» **文档正文**

----------

CF--训练交流(一)

A-Watermelon CodeForces

One hot summer day Pete and his friend Billy decided to buy a watermelon. They chose the biggest and the ripest one, in their opinion. After that the watermelon was weighed, and the scales showed w kilos. They rushed home, dying of thirst, and decided to divide the berry, however they faced a hard problem.

Pete and Billy are great fans of even numbers, that’s why they want to divide the watermelon in such a way that each of the two parts weighs even number of kilos, at the same time it is not obligatory that the parts are equal. The boys are extremely tired and want to start their meal as soon as possible, that’s why you should help them and find out, if they can divide the watermelon in the way they want. For sure, each of them should get a part of positive weight.

输入:

The first (and the only) input line contains integer number w (1 ≤ w ≤ 100) — the weight of the watermelon bought by the boys.

输出:

Print YES, if the boys can divide the watermelon into two parts, each of them weighing even number of kilos; and NO in the opposite case.

样例输入:

8

样例输出:

YES

NOTE：For example, the boys can divide the watermelon into two parts of 2 and 6 kilos respectively (another variant — two parts of 4 and 4 kilos).

大体意思就是输入一个数 看它能不能拆分成两个偶数 不要求两个偶数大小相同.

代码如下:

#include <bits/stdc++.h>
int main()
{
	long long n;
	scanf("%lld",&n);
	if(n%2==0&&n>2)	//有坑 去2的情况 2是偶数却只能拆分成两个1
		printf("YES");
	else
		printf("NO");		
	return 0;
}

B - Theatre Square

Theatre Square in the capital city of Berland has a rectangular shape with the size n × m meters. On the occasion of the city’s anniversary, a decision was taken to pave the Square with square granite flagstones. Each flagstone is of the size a × a.

What is the least number of flagstones needed to pave the Square? It’s allowed to cover the surface larger than the Theatre Square, but the Square has to be covered. It’s not allowed to break the flagstones. The sides of flagstones should be parallel to the sides of the Square.

输入:

The input contains three positive integer numbers in the first line: n,  m and a (1 ≤  n, m, a ≤ 109).

输出:

Write the needed number of flagstones.

样例输入:

6 6 4

样例输出:

4

大体意思就是给你一个n乘m的面积 再给你一个a乘a的方形地板 求最少需要多少块才可以完全覆盖

思路:求出长需要的块数 求出宽需要的块数 相乘即可

代码如下:

#include <bits/stdc++.h>
int main()

----------

» **数据集记录**
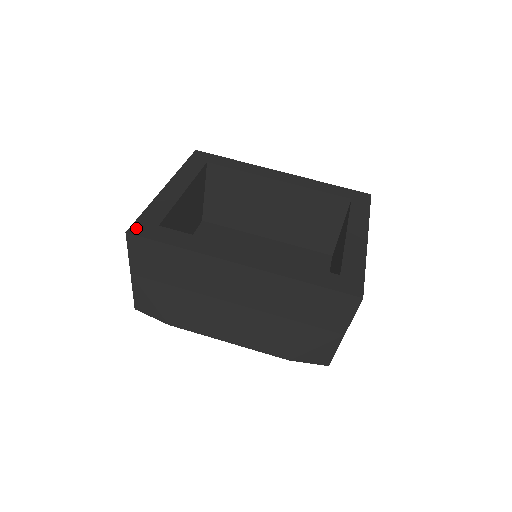
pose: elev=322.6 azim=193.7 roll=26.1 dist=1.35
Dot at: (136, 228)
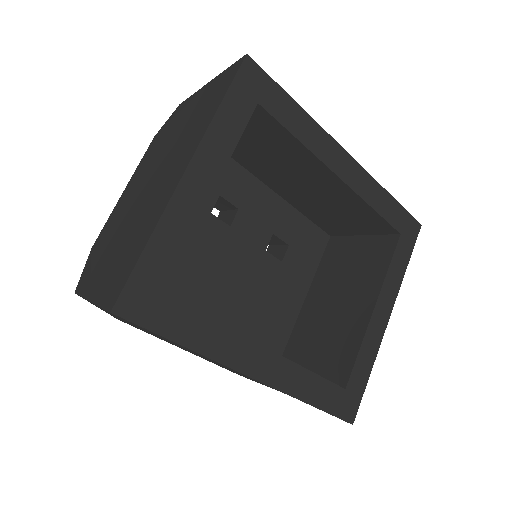
Dot at: (128, 301)
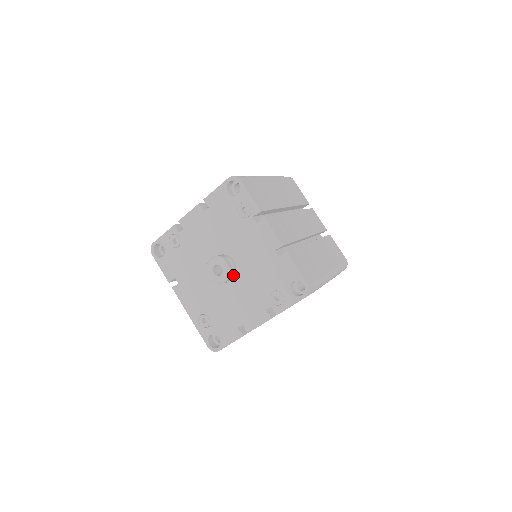
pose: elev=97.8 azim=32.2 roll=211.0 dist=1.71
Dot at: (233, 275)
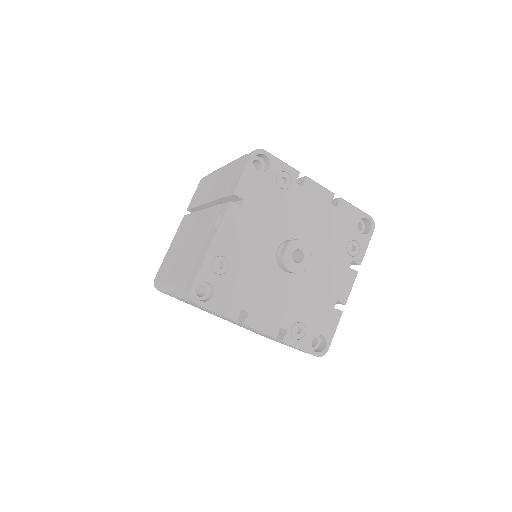
Dot at: occluded
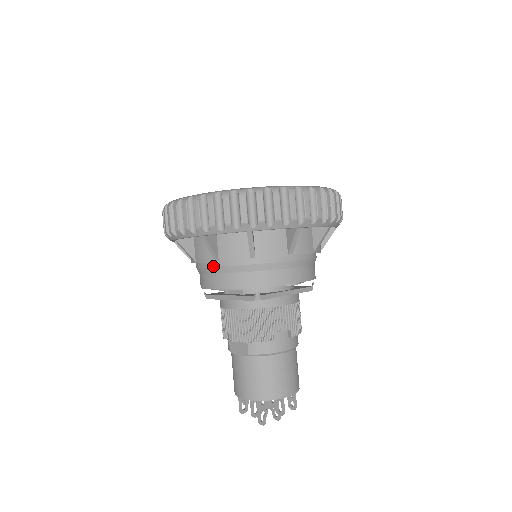
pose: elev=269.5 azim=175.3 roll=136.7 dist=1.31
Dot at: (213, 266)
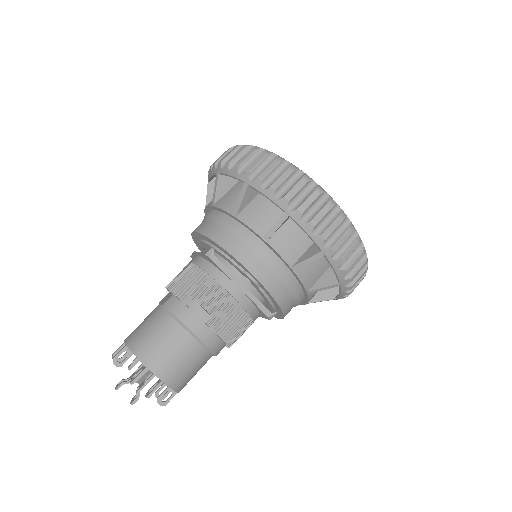
Dot at: (209, 213)
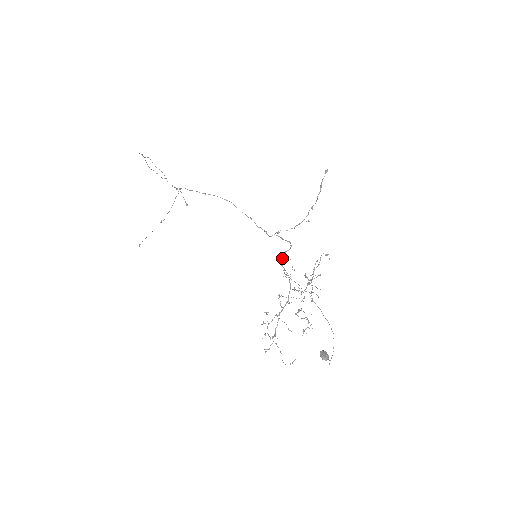
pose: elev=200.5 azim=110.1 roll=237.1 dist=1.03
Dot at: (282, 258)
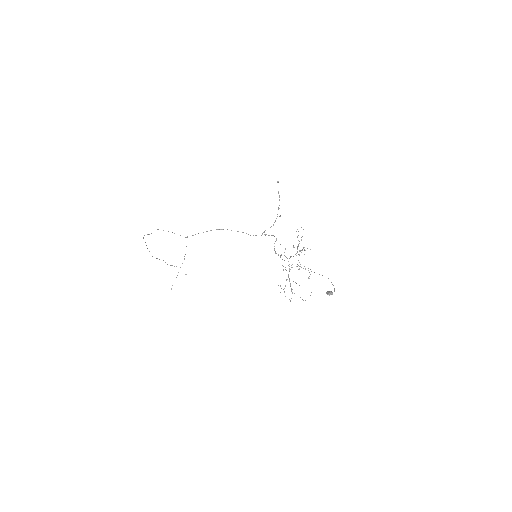
Dot at: (274, 249)
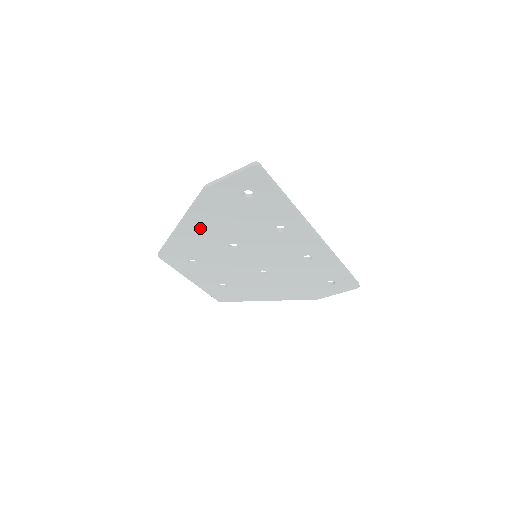
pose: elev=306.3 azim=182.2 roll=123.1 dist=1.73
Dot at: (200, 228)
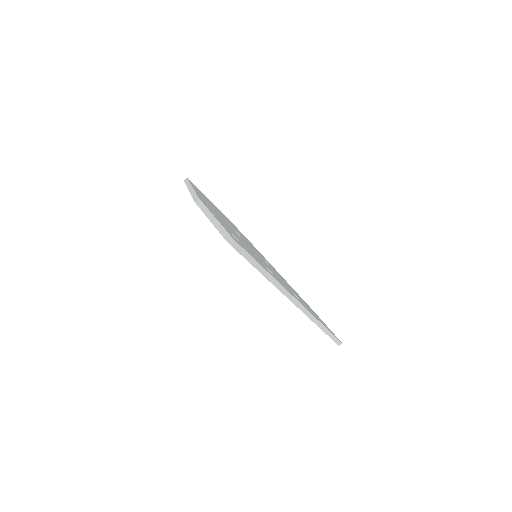
Dot at: occluded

----------

按照上面文档正文中西瓜那道题代码里的注释，为什么要排除 2 的情况？

» **正确答案**
因为 2 虽然是偶数，却只能拆分成两个 1。